The polymer is made of organic material, rather than the silicon now used in flash drives, and can be stretched ridiculously thin — 10,000 times thinner than a human hair. In commercial application it could be used to help store undreamed-of volumes of data.
Researcher and chemist Joe Gilroy gestures to a tiny vial that holds about a gram of coarse orange powder, a substance with the unwieldy name of poly(6-oxo verdazyl), or P6Ov for short.
That conductive material can be pulled to almost invisibly thin, flexible lengths that could be the building blocks for thousands of high-storage memory flash drives. “Out of a gram, you could probably coat a football field,” Gilroy said.
And out of all the superlatives their discovery evokes, perhaps the most remarkable one is that it almost didn’t happen.
“Research at times is driven by chance, by curiosity, by serendipity,” said Giovanni Fanchini, Western’s Canada research chair in carbon-based nanomaterials. “I was not looking for this application.”
He and his team had been researching whether the polymer might be useful as a coating for solar cells. It could, he hoped, make a solar cell flexible, packable, portable and super-thin.
But one evening, about a month into the research, in August, 2015, PhD candidate Sabatine Ezugwu called him over to the lab. The conductive polymer, unexpectedly, held memory of what it was before.
That made it unsuitable for solar application. But they knew its unusual properties made it ideal for something, as yet unidentified.
What they had was an answer, in search of a question.
“Generally the most important discoveries that come from universities are unexpected ones,” Francini said Friday. “Sometimes, chance gives you opportunities.”
In this instance, opportunity was the nano-technology industry’s quest for smaller, thinner, higher capacity memory at a more affordable price.

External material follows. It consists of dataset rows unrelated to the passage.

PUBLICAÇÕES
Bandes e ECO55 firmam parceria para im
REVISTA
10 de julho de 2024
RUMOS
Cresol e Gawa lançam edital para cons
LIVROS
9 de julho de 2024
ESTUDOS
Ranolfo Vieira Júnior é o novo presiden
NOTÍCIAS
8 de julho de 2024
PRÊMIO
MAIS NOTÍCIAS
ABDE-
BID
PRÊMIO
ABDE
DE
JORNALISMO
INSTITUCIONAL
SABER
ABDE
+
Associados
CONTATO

IBM and others have been researching a new kind of memory chip, a memristor that will regulate and remember the electrical current that flows through it. It must be writable, readable and erasable multiple times.
This material, at 10 nanometers thin (or about one-eighth the thickness of a typical flash drive), fits the bill.

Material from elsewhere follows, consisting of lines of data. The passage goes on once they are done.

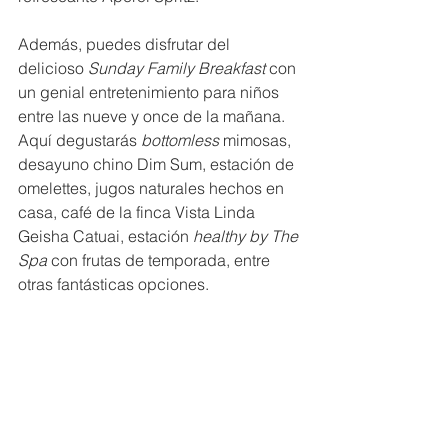
Además, puedes disfrutar del 
delicioso 
Sunday Family Breakfast
 con 
un genial entretenimiento para niños 
entre las nueve y once de la mañana. 
Aquí degustarás 
bottomless 
mimosas, 
desayuno chino Dim Sum, estación de 
omelettes, jugos naturales hechos en 
casa, café de la finca Vista Linda 
Geisha Catuai, estación 
healthy by The 
Spa
 con frutas de temporada, entre 
otras fantásticas opciones.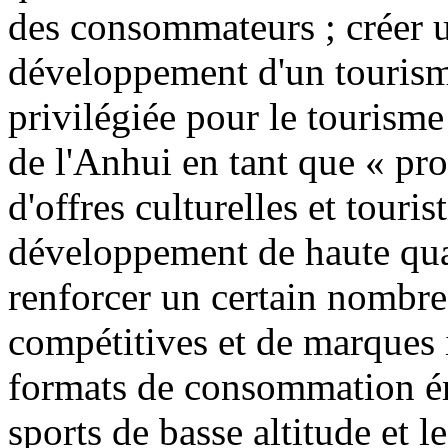
des consommateurs ; créer u
développement d'un tourisme
privilégiée pour le tourisme
de l'Anhui en tant que « pr
d'offres culturelles et touris
développement de haute quali
renforcer un certain nombre 
compétitives et de marques 
formats de consommation éme
sports de basse altitude et l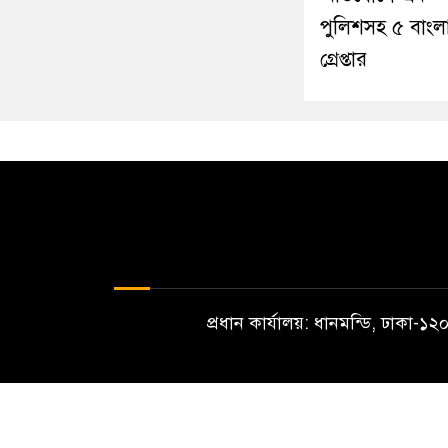
পুলিশসহ ৫ বাংল
গ্রেপ্তার
প্রধান কার্যালয়: ধানমন্ডি, ঢাকা-
স্বত্ত্ব © হৃদয়ে বাংলা পরিবার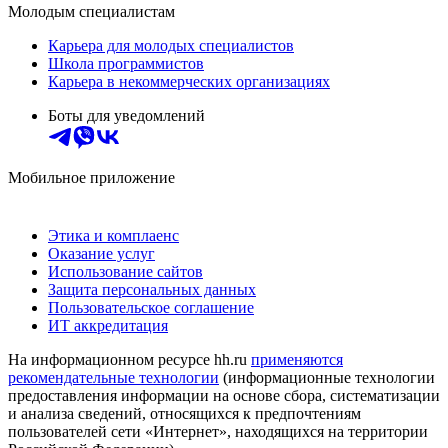
Молодым специалистам
Карьера для молодых специалистов
Школа программистов
Карьера в некоммерческих организациях
Боты для уведомлений
Мобильное приложение
Этика и комплаенс
Оказание услуг
Использование сайтов
Защита персональных данных
Пользовательское соглашение
ИТ аккредитация
На информационном ресурсе hh.ru
применяются
рекомендательные технологии
(информационные технологии
предоставления информации на основе сбора, систематизации
и анализа сведений, относящихся к предпочтениям
пользователей сети «Интернет», находящихся на территории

“To the best of our knowledge, these are the thinnest organic flash memristors (memory resistors) obtained to date,” says their paper, published this week in the journal Advanced Electronic Materials.
Its authors are Fanchini, Gilroy, Ezugwu, Vishal Yadav and Joe Paquette of Western’s Centre for Advanced Materials and Biomaterials Research.
The development could pave the way for smaller and lighter smartphones, tablets and cameras.
The work hasn’t yet gone commercial, notes Fanchini.
The next step is to figure out how to scale up a way of producing memory devices in a manufacturing environment.